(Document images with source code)
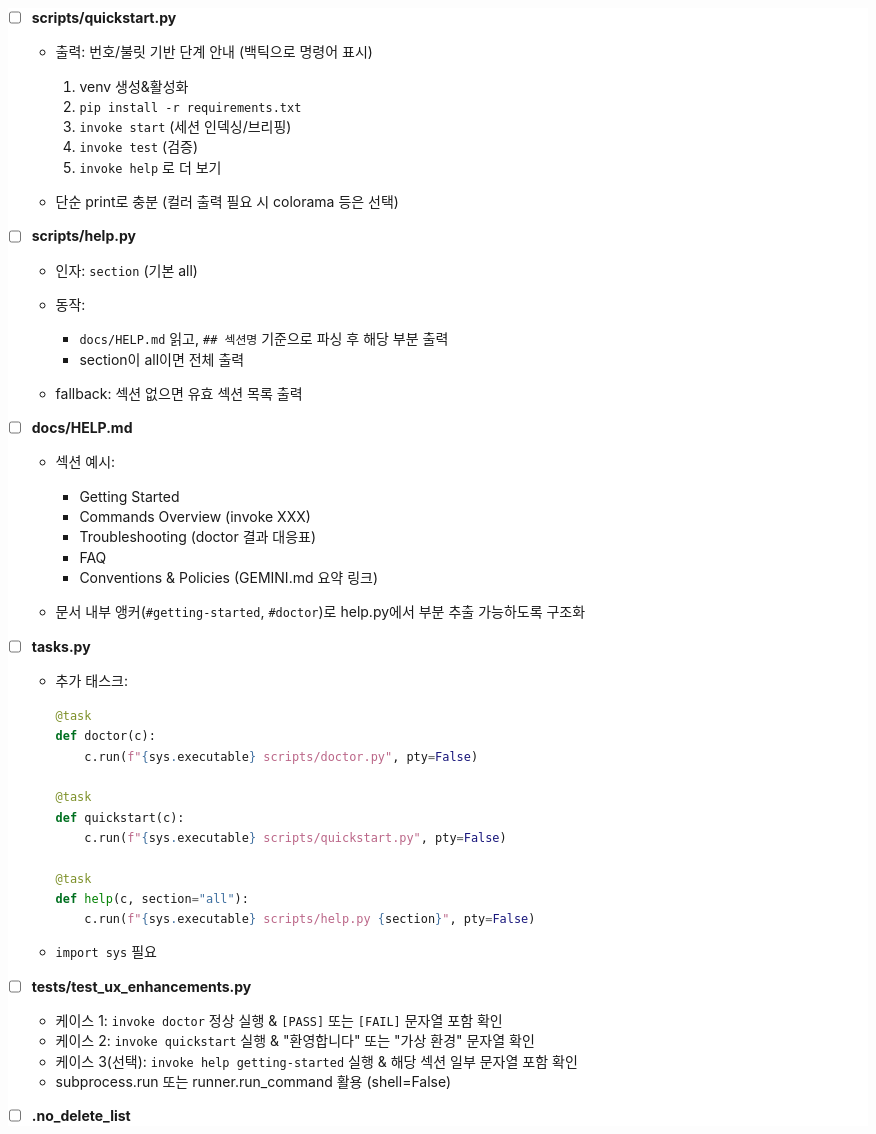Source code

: * [ ] **scripts/quickstart.py**

  * 출력: 번호/불릿 기반 단계 안내 (백틱으로 명령어 표시)

    1. venv 생성&활성화
    2. `pip install -r requirements.txt`
    3. `invoke start` (세션 인덱싱/브리핑)
    4. `invoke test` (검증)
    5. `invoke help` 로 더 보기
  * 단순 print로 충분 (컬러 출력 필요 시 colorama 등은 선택)

* [ ] **scripts/help.py**

  * 인자: `section` (기본 all)
  * 동작:

    * `docs/HELP.md` 읽고, `## 섹션명` 기준으로 파싱 후 해당 부분 출력
    * section이 all이면 전체 출력
  * fallback: 섹션 없으면 유효 섹션 목록 출력

* [ ] **docs/HELP.md**

  * 섹션 예시:

    * Getting Started
    * Commands Overview (invoke XXX)
    * Troubleshooting (doctor 결과 대응표)
    * FAQ
    * Conventions & Policies (GEMINI.md 요약 링크)
  * 문서 내부 앵커(`#getting-started`, `#doctor`)로 help.py에서 부분 추출 가능하도록 구조화

* [ ] **tasks.py**

  * 추가 태스크:

    ```python
    @task
    def doctor(c):
        c.run(f"{sys.executable} scripts/doctor.py", pty=False)

    @task
    def quickstart(c):
        c.run(f"{sys.executable} scripts/quickstart.py", pty=False)

    @task
    def help(c, section="all"):
        c.run(f"{sys.executable} scripts/help.py {section}", pty=False)
    ```
  * `import sys` 필요

* [ ] **tests/test\_ux\_enhancements.py**

  * 케이스 1: `invoke doctor` 정상 실행 & `[PASS]` 또는 `[FAIL]` 문자열 포함 확인
  * 케이스 2: `invoke quickstart` 실행 & "환영합니다" 또는 "가상 환경" 문자열 확인
  * 케이스 3(선택): `invoke help getting-started` 실행 & 해당 섹션 일부 문자열 포함 확인
  * subprocess.run 또는 runner.run\_command 활용 (shell=False)

* [ ] **.no\_delete\_list**

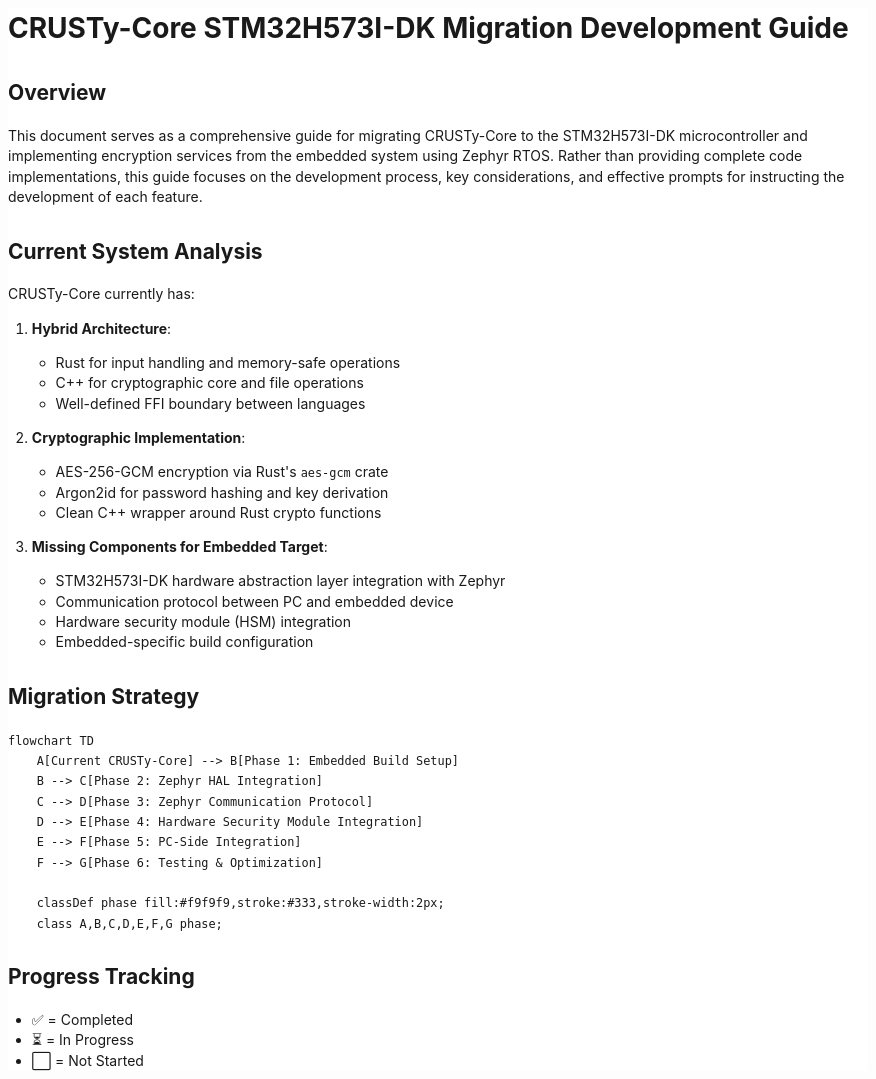 # CRUSTy-Core STM32H573I-DK Migration Development Guide

## Overview

This document serves as a comprehensive guide for migrating CRUSTy-Core to the STM32H573I-DK microcontroller and implementing encryption services from the embedded system using Zephyr RTOS. Rather than providing complete code implementations, this guide focuses on the development process, key considerations, and effective prompts for instructing the development of each feature.

## Current System Analysis

CRUSTy-Core currently has:

1. **Hybrid Architecture**:

   - Rust for input handling and memory-safe operations
   - C++ for cryptographic core and file operations
   - Well-defined FFI boundary between languages

2. **Cryptographic Implementation**:

   - AES-256-GCM encryption via Rust's `aes-gcm` crate
   - Argon2id for password hashing and key derivation
   - Clean C++ wrapper around Rust crypto functions

3. **Missing Components for Embedded Target**:
   - STM32H573I-DK hardware abstraction layer integration with Zephyr
   - Communication protocol between PC and embedded device
   - Hardware security module (HSM) integration
   - Embedded-specific build configuration

## Migration Strategy

```mermaid
flowchart TD
    A[Current CRUSTy-Core] --> B[Phase 1: Embedded Build Setup]
    B --> C[Phase 2: Zephyr HAL Integration]
    C --> D[Phase 3: Zephyr Communication Protocol]
    D --> E[Phase 4: Hardware Security Module Integration]
    E --> F[Phase 5: PC-Side Integration]
    F --> G[Phase 6: Testing & Optimization]

    classDef phase fill:#f9f9f9,stroke:#333,stroke-width:2px;
    class A,B,C,D,E,F,G phase;
```

## Progress Tracking

- ✅ = Completed
- ⏳ = In Progress
- ⬜ = Not Started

**Try it**. Skip every picture and return the lines above from the top through the one that contains "(GEMINI.md 요약 링크)".

**Solution for this problem**.
Source code

: * [ ] **scripts/quickstart.py**

  * 출력: 번호/불릿 기반 단계 안내 (백틱으로 명령어 표시)

    1. venv 생성&활성화
    2. `pip install -r requirements.txt`
    3. `invoke start` (세션 인덱싱/브리핑)
    4. `invoke test` (검증)
    5. `invoke help` 로 더 보기
  * 단순 print로 충분 (컬러 출력 필요 시 colorama 등은 선택)

* [ ] **scripts/help.py**

  * 인자: `section` (기본 all)
  * 동작:

    * `docs/HELP.md` 읽고, `## 섹션명` 기준으로 파싱 후 해당 부분 출력
    * section이 all이면 전체 출력
  * fallback: 섹션 없으면 유효 섹션 목록 출력

* [ ] **docs/HELP.md**

  * 섹션 예시:

    * Getting Started
    * Commands Overview (invoke XXX)
    * Troubleshooting (doctor 결과 대응표)
    * FAQ
    * Conventions & Policies (GEMINI.md 요약 링크)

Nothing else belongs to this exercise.